С этой стороны – над проемом, ведущим в коридор – блестела в лучах ламп икона. Кирилл вспомнил, что точно такая же – святого Пантелеимона – висит в углу бабушкиной комнаты, в Новороссийске. Тут же вспомнилась ему крошечная квартира с низкими потолками и бамбуковыми шторками вместо дверей, на первом этаже. Вспомнился горячий соленый воздух, шум моря, долетающий до раскрытых настежь окон, пышные кусты с толстыми мясистыми листьями, жмущиеся к подоконнику. Кирилл вспомнил свой прошлый приезд – два года назад, с матерью и младшим братом, без Оли, они только-только познакомились – вспомнил, как не хотел оставаться, как ему было скучно все три недели, как надоело слепящее солнце, духота, острая галька на берегу, продавцы жирных беляшей, перешагивающие через загорающих, как хотелось домой, к Оле, к прогулкам в сквере, к провожаниям и к походам в кино.

Вспомнил, как обрадовалась бабушка, узнав, что он устроился на работу, как расспрашивала, хорошо ли к нему относится начальство, не сильно ли он устает, как гладила его по голове, словно ему не двадцать два, а двенадцать. Кирилл сидел на диванчике, чувствовал себя неловко, но рассказывал, рассказывал и рассказывал, потому что видел, что всем от этого радостно – и бабушке, и матери, и даже младшему брату, который теперь тоже хотел идти в юристы.

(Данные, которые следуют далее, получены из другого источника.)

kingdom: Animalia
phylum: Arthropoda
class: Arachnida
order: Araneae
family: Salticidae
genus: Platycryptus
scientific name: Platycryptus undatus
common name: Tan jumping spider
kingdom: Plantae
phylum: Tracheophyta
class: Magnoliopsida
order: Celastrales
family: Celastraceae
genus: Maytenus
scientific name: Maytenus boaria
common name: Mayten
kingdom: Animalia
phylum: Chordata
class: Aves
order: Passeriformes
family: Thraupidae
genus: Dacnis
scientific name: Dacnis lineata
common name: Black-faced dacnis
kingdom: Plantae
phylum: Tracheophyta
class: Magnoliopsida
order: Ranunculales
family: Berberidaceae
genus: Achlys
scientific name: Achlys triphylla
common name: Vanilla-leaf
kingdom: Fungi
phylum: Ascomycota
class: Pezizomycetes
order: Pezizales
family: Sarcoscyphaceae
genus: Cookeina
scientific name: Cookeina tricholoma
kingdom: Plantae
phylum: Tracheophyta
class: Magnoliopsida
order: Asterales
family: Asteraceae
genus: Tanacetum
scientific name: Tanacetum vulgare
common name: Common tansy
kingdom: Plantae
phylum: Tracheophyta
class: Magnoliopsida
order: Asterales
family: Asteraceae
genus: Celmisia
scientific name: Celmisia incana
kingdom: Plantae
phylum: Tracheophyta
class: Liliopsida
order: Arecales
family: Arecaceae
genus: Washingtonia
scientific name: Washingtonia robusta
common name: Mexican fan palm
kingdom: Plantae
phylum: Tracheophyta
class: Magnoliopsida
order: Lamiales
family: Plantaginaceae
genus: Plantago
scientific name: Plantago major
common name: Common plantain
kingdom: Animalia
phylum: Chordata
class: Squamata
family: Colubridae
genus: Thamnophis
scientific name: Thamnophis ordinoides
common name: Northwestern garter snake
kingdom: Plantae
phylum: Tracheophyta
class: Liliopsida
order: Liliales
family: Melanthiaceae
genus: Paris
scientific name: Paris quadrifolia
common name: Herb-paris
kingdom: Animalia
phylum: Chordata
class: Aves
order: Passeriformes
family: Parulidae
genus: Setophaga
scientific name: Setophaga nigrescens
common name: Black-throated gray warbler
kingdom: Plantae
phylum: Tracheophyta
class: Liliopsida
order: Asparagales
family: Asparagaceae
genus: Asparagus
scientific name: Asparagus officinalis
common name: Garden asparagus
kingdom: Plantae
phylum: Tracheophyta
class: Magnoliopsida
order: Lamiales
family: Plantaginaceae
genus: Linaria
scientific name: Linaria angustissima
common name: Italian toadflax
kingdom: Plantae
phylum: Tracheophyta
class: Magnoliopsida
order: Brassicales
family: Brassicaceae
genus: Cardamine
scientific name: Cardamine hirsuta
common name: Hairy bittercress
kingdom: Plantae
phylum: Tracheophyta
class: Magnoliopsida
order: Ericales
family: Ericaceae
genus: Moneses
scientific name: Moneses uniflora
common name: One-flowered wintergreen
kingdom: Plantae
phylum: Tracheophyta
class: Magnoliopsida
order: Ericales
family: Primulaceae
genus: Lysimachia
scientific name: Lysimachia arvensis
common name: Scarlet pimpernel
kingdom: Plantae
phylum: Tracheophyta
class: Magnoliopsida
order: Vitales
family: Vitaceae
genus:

Вспомнилось, как ночами соскальзывал с подоконника, выбирался дворами на узкую набережную, спускался к морю и подолгу слонялся, загребая ногами гальку, как курил одну сигарету за другой, сидя на шершавом парапете и глядя на вздыхающее прибоем море. На набережной горели огни, играла музыка, кое-где танцевали – и Кирилл ходил взад-вперед, разглядывал смеющихся людей, загоревших, веселых, не желавших идти спать, и ему было тоскливо оттого, что он здесь один, что ему не с кем танцевать, не к кому обратиться, перекрикивая музыку, некому пронести от барной стойки тонкий запотевший бокал.